Researchers now have an estimate of the number of T. rex that roamed the Earth

Billions of rex tyrannosaurs roamed North America during their fascinating reign as major predators, according to a team of researchers who did the daunting task of making the calculation.

Paleontologists at the University of California, Berkeley, set out to put a number on the number of T. rex that lived during the Cretaceous period (about 65 to 98 million years ago), knowing it would not be an easy task.

Fossils have long been used to deepen our understanding of extinct creatures like dinosaurs, but experts say it can be a challenge to use these remains to calculate population density and abundance.

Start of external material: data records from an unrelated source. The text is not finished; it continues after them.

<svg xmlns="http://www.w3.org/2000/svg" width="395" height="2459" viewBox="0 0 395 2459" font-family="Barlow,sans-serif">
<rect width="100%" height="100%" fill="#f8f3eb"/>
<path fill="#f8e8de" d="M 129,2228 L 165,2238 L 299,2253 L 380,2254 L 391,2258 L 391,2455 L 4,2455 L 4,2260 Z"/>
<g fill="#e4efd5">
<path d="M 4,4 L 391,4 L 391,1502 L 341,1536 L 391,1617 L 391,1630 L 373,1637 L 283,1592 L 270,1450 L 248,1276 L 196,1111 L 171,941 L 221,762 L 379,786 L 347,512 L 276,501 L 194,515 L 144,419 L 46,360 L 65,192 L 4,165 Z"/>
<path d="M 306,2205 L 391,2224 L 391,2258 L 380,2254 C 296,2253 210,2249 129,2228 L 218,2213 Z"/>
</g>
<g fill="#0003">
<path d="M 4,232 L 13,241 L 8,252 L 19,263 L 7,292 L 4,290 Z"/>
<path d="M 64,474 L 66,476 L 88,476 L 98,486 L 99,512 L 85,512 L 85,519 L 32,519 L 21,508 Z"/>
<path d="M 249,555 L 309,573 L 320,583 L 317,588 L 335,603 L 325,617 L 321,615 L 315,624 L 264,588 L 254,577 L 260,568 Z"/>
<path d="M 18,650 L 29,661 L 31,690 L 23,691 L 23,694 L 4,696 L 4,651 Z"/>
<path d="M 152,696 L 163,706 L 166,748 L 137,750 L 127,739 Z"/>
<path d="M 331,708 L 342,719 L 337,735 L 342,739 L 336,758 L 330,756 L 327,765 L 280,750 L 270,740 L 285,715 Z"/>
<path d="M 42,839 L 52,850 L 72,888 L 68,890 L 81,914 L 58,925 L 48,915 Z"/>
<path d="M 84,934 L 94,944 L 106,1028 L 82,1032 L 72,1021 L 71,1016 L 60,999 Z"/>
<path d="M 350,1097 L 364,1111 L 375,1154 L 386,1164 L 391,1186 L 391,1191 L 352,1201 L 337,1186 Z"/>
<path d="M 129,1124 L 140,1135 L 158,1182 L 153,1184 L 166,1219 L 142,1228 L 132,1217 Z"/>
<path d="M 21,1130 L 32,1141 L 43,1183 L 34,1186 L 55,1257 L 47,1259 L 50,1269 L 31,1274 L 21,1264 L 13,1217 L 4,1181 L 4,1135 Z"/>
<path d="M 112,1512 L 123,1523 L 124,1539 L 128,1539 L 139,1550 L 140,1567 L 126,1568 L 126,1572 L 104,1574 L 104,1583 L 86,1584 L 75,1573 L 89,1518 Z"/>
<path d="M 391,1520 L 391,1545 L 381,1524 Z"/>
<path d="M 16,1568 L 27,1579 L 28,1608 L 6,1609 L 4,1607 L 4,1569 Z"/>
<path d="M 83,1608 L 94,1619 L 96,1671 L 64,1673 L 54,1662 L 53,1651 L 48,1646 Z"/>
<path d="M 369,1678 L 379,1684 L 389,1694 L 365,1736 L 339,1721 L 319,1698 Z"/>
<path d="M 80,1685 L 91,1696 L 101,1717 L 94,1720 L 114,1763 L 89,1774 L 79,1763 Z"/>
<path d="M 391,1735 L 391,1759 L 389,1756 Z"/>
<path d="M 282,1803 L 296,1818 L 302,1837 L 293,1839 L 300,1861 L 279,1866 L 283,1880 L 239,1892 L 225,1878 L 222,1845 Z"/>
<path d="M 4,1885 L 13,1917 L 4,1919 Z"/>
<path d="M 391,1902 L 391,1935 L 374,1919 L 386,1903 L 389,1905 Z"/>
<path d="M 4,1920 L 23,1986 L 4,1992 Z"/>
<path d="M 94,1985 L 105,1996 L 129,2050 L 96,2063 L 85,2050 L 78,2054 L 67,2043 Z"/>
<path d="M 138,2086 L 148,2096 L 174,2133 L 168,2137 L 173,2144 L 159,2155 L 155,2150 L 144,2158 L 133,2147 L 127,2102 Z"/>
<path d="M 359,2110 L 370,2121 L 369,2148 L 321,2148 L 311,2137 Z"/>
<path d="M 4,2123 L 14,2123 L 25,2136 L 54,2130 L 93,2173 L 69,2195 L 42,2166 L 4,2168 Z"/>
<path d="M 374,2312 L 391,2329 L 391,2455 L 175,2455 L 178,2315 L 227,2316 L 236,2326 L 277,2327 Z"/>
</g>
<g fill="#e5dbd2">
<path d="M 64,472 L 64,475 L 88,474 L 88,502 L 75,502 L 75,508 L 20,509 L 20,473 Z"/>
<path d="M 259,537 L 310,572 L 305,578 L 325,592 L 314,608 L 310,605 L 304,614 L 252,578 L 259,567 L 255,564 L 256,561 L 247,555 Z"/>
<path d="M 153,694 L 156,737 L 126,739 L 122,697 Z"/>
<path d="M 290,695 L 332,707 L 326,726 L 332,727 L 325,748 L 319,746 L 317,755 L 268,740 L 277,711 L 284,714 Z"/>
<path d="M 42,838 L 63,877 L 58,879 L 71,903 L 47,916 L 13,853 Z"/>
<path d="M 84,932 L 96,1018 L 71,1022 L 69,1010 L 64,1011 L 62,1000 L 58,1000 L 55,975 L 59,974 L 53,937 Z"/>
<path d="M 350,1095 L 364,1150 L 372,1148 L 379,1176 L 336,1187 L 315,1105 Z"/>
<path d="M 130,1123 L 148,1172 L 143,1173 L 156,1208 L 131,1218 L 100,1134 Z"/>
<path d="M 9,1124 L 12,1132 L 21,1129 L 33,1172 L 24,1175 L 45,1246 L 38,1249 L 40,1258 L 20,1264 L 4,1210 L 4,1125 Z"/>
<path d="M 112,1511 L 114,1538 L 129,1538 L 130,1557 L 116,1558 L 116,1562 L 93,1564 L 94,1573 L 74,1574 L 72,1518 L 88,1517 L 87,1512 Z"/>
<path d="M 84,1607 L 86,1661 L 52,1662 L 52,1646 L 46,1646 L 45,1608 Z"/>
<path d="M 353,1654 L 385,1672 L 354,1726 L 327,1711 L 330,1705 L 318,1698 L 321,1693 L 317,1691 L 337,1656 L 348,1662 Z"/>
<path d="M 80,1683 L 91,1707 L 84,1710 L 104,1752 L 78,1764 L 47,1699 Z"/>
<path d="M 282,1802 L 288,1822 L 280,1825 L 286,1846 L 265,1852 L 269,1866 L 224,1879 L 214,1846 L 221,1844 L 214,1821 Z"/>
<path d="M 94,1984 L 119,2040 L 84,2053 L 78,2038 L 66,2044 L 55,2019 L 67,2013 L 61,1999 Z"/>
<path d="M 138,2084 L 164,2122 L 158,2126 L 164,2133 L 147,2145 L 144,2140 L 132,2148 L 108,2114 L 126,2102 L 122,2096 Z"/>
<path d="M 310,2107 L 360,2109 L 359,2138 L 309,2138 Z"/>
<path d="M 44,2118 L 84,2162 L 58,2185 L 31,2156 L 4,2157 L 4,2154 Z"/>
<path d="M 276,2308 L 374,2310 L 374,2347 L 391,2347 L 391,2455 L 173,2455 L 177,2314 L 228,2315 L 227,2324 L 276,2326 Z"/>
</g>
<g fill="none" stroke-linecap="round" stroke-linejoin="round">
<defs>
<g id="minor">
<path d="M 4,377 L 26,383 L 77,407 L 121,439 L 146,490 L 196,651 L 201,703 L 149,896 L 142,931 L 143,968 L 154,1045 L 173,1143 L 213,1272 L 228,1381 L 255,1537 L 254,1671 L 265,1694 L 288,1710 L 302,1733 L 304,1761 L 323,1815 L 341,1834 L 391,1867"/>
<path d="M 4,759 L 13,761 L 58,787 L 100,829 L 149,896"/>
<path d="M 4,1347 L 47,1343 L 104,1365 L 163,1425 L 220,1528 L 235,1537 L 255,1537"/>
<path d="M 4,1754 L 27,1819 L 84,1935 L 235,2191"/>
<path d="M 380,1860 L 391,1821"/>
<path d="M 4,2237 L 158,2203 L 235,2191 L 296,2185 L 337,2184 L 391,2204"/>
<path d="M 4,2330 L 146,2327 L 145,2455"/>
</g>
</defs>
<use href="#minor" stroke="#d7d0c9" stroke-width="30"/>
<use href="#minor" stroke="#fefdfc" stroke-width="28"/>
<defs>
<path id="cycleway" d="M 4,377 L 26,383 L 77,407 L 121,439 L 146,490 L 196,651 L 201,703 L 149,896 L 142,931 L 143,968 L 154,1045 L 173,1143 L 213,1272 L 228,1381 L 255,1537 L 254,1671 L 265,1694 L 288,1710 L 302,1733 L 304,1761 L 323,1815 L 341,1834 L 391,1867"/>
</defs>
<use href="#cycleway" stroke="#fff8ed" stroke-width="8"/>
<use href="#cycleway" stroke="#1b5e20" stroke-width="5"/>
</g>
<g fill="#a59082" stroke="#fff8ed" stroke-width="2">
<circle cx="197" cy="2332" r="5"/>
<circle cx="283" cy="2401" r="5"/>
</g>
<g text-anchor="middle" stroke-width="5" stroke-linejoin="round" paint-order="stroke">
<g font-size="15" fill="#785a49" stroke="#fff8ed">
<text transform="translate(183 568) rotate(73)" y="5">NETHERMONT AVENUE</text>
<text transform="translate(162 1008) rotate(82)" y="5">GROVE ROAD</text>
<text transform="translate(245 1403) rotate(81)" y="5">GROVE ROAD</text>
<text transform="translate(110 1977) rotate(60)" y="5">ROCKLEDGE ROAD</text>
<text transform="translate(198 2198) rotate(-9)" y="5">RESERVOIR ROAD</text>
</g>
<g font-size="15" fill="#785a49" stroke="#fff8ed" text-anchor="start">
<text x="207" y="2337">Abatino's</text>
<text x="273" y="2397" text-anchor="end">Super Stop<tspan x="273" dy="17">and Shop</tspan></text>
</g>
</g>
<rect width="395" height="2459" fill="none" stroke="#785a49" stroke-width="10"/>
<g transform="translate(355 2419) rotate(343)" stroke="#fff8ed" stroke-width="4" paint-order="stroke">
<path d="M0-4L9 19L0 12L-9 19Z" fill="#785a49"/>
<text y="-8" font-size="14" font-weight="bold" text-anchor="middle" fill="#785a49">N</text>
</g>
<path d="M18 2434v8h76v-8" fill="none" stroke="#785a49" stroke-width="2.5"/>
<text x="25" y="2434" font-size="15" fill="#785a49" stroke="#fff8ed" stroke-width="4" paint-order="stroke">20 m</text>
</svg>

“There’s simply no information to make the estimate,” explained Charles Marshall, director of the University of California’s Paleontology Museum, which was part of the research team. “If you find an Easter egg in your garden, how can you calculate how many Easter eggs there have been? It just can’t be done. You need information from somewhere else, for example, the density of Easter eggs, area on which eggs could be found and for how many years have Easter eggs been laid in the gardens “.

“Previously, researchers have tried to estimate things like the probable size of the tyrannosaur’s domestic surface and its basic energy needs, so this is an extension of previous work and includes a lot of up-to-date information about the tyrannosaur,” he said Nizar Ibrahim, a paleontologist at the University of Portsmouth (UK) and National Geographic Explorer, who were not part of the research.

“We just have to keep in mind that all these intriguing studies come with a certain dose of uncertainty: there are so many things we still don’t know about dinosaurs, even a Hollywood star like T. rex,” Ibrahim added to an email.

20,000 T. rex in North America at a time

Using fossil record, density data, and climate model data, the UC Berkeley team estimated that approximately 20,000 adult T. rex, living throughout North America, probably existed at any time. This, according to researchers in a study published in the journal Science, means that about 2.5 billion predators lived and died during the approximately 2.5 million years during which dinosaurs lived.

For the first time, the team also calculated the longevity of the dinosaur: using the scientific literature and the opinion of experts, they estimated that the probable age of sexual maturity of a T. rex was 15.5 years and the its useful life could reach the end of the twenties. The average body mass of the dinosaur was about 5,200 kilograms (11,464 pounds), and a growth boost at sexual maturity could bring them to 7,000 kilograms (15,432 pounds).

From these estimates, the team concluded that each generation of T. rex lasted about 19 years, with one dinosaur per 100 square kilometers (38.6 miles).

With a permanent population of 20,000 dinosaurs and about 127,000 generations of species, there would be 2.5 billion dinosaurs in general, the team determined.

The researchers’ methods “appear to be very informative while showing the current limits of what can be done with what we now know,” said Jason C. Poole, chief fossil preparer at the Bighorn Basin Paleontological Institute and artist. paleontological, which was not part of the study.

“I’m sure it will open doors to focus even more on population density issues and what that means over time,” Poole added in an email. “So really this could help to understand things like the change of a species over time in relation to the evolution and change of ecosystems.”

The study authors estimate that the population density of the species was equivalent to 3,800 of the carnivorous dinosaurs in an area the size of California, but only two in an area the size of Washington DC.

T. rex fossils are rare

Meanwhile, the results also allowed the authors of the report to determine that only about 1 in 80 million T. rex are preserved as fossilized remains.

“The big impact of this study may be that it shows how rare fossils are, as they only represent a small fraction of the individual organisms that existed not to mention the depth of time as it happens in a few thousand to a million years, ”Poole said.

“Somehow, this has been a paleontological exercise in what we can know and how we know it,” said Marshall, co-author of the study and professor of integrative biology at the University of Berkeley and the Earth and Planetary Sciences. , in a statement. .

“It’s amazing how much we actually know about these dinosaurs, and from that, the more we can calculate. Our knowledge of T. rex has expanded a lot in recent decades thanks to more fossils, more ways of analyzing it.” the and best ways to integrate information about the multiple known fossils, ”he said.

Beyond the T. rex

Ibrahim sees other possibilities derived from this study.

“There are many things we don’t know about the physiology, behavior, and food ecology of the tyrannosaurus, but this study offers an interesting approach to estimating the abundance and rate of preservation of dinosaurs,” he said.

“I would love to see it applied to other known dinosaurs from abundant fossils. If we examine a wider range of dinosaurs (predators and prey), we could afford to better compare dinosaur-age animal communities with the modern ones.

“But we’re just scratching the surface, and even with this intriguing study, there’s still a long way to go before we can safely apply these approaches more broadly to the study of dinosaurs.”